Poursuivez l'extrait ci-dessous sur la faible prise de parole des femmes dans les blogues, en reprenant après sa dernière phrase.

──────── Extrait de page ────────

Et il y a sûrement des hommes qu'on n'entend pas, mais aucun indice dans les noms sur le niveau d'études ou la classe sociale.

2. Le lundi, 1 septembre, 2014, 21h57 par Un partageux

Je me gratte la tête car je suis un homme. Hélas je ne puis que confirmer la petitesse du pourcentage de femmes qui répondent sous les textes de mon blogue. Hélas je ne puis que confirmer que c'est la même chose sur le plus clair des blogues où je m'aventure. Hélas je vois infiniment moins de blogues tenus par des femmes que par des hommes. Hélas quand je me rends à une réunion politique je constate que les hommes prennent trèèès beaucoup du temps de parole. Hélas, Aude et Agnès du Monolecte, je n'ai que des accords avec vos assertions.

Je suis fort tenté d'ajouter autre chose qui ne vient pas minorer ces constats. C'est aussi UN type d'homme bien marqué qui prend la parole et qui la monopolise. Au détriment des femmes. Mais aussi au détriment des autres hommes. Au détriment de tous ceux qui ne sont pas dans le schéma "c'est moi qui pense et toi tu ne sais pas alors tu fermes ta gueule".

──────── Données ────────

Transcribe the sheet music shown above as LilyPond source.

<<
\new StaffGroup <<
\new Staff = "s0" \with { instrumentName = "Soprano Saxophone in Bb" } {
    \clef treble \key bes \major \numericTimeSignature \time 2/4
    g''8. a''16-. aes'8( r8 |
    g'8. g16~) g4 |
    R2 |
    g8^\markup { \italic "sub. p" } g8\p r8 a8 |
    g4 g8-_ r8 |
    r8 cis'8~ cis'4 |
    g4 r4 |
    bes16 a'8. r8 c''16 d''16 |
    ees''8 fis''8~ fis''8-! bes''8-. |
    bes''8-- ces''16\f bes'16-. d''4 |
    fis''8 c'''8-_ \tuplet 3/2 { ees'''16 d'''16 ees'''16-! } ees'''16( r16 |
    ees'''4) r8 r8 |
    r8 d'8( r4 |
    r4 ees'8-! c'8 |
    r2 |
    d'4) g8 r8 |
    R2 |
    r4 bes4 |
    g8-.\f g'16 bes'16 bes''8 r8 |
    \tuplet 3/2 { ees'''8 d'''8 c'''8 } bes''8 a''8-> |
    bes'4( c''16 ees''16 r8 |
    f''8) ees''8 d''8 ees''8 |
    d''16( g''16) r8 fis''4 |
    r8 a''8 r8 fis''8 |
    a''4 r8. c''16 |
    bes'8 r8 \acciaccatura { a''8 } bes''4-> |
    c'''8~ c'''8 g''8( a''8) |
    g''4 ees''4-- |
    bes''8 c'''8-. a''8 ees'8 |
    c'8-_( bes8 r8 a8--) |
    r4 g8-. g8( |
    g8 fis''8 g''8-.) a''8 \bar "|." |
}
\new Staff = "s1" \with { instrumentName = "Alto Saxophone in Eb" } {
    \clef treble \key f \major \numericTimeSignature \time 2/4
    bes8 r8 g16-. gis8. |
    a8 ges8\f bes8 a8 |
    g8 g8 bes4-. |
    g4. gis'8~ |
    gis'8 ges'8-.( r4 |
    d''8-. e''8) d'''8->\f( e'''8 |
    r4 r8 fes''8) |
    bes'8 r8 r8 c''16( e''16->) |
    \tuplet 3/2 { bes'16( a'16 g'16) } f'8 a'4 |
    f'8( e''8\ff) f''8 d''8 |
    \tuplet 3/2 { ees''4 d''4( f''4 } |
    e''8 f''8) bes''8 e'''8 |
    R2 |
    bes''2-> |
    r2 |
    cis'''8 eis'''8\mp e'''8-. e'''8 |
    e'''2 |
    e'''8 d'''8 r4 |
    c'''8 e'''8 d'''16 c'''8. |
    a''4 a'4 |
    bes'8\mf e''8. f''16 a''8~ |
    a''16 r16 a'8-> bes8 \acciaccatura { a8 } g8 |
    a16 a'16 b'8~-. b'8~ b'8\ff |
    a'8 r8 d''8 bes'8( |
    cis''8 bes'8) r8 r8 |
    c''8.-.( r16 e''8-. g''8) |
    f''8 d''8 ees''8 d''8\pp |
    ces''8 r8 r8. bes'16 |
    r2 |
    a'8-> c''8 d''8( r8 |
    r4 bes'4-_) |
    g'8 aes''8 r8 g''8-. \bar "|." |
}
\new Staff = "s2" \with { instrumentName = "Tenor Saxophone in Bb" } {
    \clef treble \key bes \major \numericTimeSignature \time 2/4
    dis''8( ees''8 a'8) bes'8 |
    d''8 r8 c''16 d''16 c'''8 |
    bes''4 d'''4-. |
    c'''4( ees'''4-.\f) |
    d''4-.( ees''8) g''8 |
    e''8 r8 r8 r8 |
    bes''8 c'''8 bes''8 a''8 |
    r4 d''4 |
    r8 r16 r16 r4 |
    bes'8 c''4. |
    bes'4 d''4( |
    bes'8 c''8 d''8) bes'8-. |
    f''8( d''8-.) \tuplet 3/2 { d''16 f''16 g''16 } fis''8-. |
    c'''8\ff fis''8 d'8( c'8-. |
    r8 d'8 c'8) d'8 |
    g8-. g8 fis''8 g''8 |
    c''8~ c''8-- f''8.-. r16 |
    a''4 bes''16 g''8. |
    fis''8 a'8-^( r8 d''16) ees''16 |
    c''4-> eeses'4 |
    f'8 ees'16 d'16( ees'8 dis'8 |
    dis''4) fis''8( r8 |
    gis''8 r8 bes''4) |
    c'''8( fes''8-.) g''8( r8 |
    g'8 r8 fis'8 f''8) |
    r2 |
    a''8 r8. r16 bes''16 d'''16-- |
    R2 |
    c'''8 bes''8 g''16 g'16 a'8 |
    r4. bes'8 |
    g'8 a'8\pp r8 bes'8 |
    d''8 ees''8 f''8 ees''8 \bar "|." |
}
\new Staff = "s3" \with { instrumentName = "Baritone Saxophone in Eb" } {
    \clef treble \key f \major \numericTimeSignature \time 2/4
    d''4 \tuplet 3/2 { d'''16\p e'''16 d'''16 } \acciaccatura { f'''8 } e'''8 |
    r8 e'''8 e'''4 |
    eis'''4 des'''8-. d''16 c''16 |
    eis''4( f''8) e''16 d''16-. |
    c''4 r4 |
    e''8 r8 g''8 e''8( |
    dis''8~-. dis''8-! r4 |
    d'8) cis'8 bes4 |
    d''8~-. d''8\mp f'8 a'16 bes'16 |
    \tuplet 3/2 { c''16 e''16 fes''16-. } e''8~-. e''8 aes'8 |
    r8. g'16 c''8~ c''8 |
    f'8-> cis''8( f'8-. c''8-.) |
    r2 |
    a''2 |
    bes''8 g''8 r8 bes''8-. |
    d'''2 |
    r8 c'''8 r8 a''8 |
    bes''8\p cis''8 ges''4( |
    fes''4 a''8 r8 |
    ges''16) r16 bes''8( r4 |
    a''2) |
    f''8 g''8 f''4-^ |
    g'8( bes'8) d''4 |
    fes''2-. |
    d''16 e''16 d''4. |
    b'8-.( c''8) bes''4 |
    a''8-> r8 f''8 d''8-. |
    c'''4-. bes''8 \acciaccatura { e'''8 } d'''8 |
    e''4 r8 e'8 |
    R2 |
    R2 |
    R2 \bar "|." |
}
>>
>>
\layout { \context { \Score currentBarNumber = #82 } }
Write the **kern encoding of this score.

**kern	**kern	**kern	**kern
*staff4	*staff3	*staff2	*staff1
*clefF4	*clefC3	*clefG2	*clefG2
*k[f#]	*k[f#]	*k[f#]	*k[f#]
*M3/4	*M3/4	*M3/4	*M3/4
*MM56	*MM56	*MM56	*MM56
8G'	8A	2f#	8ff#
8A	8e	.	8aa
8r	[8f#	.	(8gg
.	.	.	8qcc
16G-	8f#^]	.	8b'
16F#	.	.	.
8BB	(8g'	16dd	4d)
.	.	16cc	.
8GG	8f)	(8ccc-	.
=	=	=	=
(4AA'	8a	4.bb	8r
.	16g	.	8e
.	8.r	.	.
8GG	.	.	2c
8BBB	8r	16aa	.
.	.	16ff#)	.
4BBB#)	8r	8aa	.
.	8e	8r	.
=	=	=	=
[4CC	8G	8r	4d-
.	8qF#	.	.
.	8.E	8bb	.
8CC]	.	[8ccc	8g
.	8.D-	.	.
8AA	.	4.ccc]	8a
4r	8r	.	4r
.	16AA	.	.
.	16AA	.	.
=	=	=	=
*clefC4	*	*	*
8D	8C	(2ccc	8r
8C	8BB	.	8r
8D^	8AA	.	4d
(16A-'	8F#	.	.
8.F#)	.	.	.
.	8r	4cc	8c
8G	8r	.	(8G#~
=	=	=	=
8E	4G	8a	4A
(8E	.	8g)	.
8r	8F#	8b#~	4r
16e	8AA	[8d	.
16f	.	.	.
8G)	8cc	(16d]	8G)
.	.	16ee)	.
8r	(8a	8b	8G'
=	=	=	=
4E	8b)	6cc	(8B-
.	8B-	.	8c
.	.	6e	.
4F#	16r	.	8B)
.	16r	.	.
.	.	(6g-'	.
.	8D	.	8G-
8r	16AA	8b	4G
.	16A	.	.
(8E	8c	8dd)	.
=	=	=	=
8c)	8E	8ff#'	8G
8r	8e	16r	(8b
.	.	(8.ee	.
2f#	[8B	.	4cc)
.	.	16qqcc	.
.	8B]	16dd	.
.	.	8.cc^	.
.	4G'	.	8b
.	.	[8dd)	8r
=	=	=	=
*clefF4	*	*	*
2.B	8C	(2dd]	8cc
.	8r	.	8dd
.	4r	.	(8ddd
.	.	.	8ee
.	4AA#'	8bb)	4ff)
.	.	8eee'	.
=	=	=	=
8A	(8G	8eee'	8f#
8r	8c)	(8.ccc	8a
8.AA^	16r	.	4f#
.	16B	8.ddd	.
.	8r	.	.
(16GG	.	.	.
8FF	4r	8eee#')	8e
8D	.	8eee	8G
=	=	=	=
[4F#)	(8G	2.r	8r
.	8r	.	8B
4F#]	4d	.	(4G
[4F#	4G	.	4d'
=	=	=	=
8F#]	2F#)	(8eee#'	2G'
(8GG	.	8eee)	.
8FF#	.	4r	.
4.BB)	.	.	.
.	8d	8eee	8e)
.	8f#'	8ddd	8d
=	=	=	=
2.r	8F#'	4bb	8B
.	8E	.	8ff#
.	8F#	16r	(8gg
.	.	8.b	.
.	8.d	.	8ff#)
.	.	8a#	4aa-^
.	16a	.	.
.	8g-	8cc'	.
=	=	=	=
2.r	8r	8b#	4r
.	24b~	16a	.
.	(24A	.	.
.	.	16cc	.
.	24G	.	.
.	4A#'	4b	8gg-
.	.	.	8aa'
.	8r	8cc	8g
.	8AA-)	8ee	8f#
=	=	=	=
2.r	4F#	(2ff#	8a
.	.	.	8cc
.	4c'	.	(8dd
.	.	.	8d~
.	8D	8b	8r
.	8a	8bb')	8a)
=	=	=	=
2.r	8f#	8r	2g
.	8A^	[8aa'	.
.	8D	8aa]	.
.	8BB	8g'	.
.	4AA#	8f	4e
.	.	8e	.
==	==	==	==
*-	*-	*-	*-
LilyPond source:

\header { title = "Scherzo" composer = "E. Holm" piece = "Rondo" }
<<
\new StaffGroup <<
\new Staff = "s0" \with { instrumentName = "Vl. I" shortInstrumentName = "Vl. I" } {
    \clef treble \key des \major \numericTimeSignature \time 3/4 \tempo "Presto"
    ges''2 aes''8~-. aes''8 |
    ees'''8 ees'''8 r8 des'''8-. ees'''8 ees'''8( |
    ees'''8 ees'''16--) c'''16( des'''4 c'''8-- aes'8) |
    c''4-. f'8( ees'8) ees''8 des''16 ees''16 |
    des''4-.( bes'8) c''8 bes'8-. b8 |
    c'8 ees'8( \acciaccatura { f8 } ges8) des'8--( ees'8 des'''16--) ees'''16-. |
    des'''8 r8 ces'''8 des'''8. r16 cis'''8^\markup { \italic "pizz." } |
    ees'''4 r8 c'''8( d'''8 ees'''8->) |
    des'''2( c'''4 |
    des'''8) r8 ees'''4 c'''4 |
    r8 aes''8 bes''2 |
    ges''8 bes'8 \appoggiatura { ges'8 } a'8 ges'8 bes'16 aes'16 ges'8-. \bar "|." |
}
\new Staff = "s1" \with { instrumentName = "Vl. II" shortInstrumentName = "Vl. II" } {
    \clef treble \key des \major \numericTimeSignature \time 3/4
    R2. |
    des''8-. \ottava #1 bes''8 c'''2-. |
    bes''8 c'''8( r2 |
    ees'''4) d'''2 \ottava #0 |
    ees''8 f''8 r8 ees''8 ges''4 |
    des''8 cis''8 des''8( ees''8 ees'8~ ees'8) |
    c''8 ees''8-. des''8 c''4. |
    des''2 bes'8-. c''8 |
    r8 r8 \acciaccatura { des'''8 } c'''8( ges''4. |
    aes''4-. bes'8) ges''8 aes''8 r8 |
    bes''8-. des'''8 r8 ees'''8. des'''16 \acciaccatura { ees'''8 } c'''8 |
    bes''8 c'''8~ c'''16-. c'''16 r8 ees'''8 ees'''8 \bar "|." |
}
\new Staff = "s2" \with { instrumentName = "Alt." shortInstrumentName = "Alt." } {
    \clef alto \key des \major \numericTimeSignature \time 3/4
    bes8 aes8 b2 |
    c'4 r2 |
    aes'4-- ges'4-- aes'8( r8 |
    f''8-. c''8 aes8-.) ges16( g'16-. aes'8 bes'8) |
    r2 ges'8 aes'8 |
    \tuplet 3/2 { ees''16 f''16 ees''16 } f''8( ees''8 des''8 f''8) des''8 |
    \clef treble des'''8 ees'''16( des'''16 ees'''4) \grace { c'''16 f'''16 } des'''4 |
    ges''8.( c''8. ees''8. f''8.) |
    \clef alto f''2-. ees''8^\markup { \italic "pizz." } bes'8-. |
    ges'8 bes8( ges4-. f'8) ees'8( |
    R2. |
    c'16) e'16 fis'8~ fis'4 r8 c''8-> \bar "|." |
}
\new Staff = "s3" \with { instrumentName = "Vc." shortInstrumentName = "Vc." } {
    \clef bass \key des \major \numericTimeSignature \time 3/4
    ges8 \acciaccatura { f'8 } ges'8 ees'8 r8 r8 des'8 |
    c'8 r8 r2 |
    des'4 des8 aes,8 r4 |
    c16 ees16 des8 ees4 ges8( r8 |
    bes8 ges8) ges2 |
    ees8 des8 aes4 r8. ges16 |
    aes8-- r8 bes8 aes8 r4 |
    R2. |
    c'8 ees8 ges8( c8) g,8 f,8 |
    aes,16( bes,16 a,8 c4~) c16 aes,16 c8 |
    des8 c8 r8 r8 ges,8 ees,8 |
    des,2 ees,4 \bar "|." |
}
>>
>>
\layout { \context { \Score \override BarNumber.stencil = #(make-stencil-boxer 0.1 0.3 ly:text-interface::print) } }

────────

Réponse finale:
Dans la présentation de mon blogue j'ai écrit :

[2] Mettre du sensible dans le domaine politique qui en manque beaucoup trop souvent.

[3] Attirer l'attention des militants de gauche — plutôt masculins, blancs, quinqua cheveux blancs, souvent fonctionnaires de l'État, bien dotés en capital symbolique, économique et social — sur ceux qui désespèrent d'une gauche qui affiche des idées à des années-lumière des préoccupations d'une mère seule, d'un employé ou d'un/e intérimaire.

Eh bien, vous n'imaginez pas combien les propos de ce genre me valent de remarques condescendantes. Et quand j'écris "condescendantes", je suis très diplomate parce que les volées de bois vert arrivent plutôt en escadrilles...

3. Le mardi, 2 septembre, 2014, 09h29 par Aude

Ça vaut d'autant plus la peine de l'annoncer !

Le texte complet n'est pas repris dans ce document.